I never saw myself as a conceptual artist. At the same time I enjoy being an artist whose art is not readily classifiable regardless of the traditional means I use or my poetic lineage because these groupings are difficult to define over the past few decades. I define myself solely as an artist and I have no idea how to describe my art; I leave that to others. However there are those who label my work as a form of expanded graphics…
Now tell us about your work process.
I draw and put my ideas on paper, and I also draw over photographic images in special to study the scale of the intervention in real space. Nowadays I use the computer but my handwritten notes continue to be relevant for the development of the project.

At São Paulo’s MuBE museum, EXIT exhibition by Regina Silveira, “15 Labyrinths” 1971, series of 15. Photo Bruna Goldberger.
You employed for many years a low-tech platform using adhesive sheets to create your architectural spaces and objects. When did you engage the computer as a tool?
When I began working with the computer in the mid 1990s, it helped me gain more control over my projects developed from a distance, and facilitated the adjustment of the scale to larger spaces.

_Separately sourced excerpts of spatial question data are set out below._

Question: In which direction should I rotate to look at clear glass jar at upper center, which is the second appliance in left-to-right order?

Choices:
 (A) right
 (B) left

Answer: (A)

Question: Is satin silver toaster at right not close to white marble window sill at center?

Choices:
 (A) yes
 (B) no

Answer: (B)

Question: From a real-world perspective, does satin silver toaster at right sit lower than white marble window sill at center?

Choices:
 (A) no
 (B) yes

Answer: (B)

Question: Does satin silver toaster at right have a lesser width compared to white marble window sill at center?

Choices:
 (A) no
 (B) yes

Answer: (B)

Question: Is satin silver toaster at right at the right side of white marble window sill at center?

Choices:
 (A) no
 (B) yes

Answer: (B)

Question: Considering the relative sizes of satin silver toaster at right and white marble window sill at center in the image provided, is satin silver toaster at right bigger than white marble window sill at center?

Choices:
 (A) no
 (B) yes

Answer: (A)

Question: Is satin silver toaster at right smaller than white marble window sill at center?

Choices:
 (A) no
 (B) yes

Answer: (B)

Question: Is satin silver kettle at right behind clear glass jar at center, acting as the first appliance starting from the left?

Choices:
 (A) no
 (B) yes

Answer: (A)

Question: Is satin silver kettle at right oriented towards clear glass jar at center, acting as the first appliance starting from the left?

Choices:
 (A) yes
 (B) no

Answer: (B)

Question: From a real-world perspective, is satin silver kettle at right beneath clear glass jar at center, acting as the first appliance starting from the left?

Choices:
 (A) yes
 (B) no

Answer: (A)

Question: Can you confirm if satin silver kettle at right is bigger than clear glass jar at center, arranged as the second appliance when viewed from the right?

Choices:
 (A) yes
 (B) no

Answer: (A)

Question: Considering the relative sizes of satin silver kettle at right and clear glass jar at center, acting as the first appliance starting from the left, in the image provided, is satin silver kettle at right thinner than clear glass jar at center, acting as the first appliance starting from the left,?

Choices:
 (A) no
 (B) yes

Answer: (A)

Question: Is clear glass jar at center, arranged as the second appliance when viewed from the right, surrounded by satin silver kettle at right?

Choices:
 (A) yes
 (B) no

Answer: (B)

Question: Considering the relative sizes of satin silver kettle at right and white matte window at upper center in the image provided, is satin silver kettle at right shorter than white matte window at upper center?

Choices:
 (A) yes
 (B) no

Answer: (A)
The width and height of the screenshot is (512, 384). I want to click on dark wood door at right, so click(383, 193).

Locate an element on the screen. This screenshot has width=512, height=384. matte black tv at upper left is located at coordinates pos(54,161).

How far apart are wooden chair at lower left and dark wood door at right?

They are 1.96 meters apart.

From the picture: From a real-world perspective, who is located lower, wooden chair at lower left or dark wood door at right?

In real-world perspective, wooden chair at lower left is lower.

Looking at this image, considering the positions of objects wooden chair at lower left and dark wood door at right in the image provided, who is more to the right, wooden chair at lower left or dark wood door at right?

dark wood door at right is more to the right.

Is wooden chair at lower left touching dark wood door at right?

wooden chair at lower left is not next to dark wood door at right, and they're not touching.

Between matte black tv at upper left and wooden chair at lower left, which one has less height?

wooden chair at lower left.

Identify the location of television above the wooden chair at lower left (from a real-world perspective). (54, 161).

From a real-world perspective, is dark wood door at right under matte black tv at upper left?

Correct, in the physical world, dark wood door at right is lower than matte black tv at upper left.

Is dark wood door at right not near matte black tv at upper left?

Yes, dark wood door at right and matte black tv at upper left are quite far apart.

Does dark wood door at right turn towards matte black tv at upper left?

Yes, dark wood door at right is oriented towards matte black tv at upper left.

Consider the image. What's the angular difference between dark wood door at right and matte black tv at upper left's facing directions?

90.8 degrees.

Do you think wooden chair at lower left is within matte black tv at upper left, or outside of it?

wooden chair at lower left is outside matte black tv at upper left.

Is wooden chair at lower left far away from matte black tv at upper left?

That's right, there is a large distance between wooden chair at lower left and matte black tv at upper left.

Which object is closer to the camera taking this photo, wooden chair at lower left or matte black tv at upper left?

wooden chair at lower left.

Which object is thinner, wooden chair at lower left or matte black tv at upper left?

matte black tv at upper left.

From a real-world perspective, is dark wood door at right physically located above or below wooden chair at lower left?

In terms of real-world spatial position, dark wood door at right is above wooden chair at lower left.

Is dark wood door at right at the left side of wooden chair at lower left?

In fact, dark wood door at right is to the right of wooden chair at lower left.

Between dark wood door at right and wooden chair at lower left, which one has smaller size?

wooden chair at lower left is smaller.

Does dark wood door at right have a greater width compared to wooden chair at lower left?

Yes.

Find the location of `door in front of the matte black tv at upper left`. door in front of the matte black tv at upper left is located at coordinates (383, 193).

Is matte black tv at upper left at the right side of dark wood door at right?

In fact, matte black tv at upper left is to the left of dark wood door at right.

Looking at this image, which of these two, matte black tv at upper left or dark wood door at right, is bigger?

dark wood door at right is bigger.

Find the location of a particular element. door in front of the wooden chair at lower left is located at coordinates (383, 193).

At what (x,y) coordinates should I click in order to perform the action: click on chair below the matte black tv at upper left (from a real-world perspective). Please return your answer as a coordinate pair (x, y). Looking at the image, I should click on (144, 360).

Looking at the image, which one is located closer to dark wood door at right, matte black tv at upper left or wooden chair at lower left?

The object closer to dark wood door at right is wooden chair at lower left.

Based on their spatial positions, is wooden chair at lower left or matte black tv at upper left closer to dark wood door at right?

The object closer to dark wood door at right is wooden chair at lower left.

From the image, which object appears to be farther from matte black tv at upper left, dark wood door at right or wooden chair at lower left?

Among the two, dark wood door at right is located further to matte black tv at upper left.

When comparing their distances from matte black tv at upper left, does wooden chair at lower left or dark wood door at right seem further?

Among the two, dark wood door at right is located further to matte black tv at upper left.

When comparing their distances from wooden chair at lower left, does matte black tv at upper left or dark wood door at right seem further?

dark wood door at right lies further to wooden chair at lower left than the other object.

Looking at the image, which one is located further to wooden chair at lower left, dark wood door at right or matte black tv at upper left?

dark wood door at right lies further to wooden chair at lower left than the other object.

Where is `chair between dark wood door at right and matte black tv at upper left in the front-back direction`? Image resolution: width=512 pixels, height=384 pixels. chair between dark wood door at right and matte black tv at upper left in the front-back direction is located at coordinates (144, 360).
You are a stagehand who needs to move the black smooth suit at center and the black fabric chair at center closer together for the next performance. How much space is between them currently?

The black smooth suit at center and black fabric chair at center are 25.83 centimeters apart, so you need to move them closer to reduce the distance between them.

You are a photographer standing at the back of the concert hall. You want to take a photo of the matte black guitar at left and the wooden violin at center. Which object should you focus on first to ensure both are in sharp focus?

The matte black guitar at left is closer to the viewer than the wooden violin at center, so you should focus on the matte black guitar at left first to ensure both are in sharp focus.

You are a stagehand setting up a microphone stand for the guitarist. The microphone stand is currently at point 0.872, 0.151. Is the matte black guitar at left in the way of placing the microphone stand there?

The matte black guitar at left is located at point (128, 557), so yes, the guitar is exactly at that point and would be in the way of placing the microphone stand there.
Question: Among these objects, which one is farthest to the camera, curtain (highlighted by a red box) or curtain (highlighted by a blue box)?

It was a big help; works no longer needed to be physically transported internationally and could be produced locally. Many of the works using adhesive sheets cutouts are digital works produced in this new working environment. I believe one media does not eliminate the other instead they create a new productive combination. Recently I produced two virtual reality works—“Odisseia”(Odyssey, 2017) and “Borders”—with Itaú Cultural and HLRS (High Performance Computing Center Stuttgart), that is now on show at the MuBE museum in São Paulo. Both these works are on the top of the high-tech narrative, at least for now… I usually say they belong to the same illusionist chain that circumscribes a large part of my work since the 1970s.
To wrap up, with six decades devoted to art what advice do you have for young, struggling artists?
Do not give up being a rebel, but above all be always curious. Take risks and stay away from the conditioning process of the art market…
The artist is represented by Galeria Luciana Brito, São Paulo.
Regina Silveira: EXIT
Through November 4, 2018
Curated by Cauê Alves
MuBE (Museu Brasileiro da Escultura), São Paulo

At São Paulo’s MuBE museum, EXIT exhibition by Regina Silveira, Irruption, 2017, sample of Praça Milton Santos public square. Photo Bruna Goldberger.

At São Paulo’s MuBE museum, EXIT exhibition by Regina Silveira, on the wall “Middle class & co,” 1971. Photo Bruna Goldberger.

Rio-born Cynthia Garcia is a respected art historian, art critic and journalist fluent in five languages stationed in São Paulo. Cynthia is a recipient of the 2023 APCA (Paulista Association of Art Critics) award as a contributing editor of Newcity Brazil since its founding in 2015. Her daughter America Cavaliere works in the contemporary art market and her son Pedro Cavaliere, based in LA, is in the international DJ scene.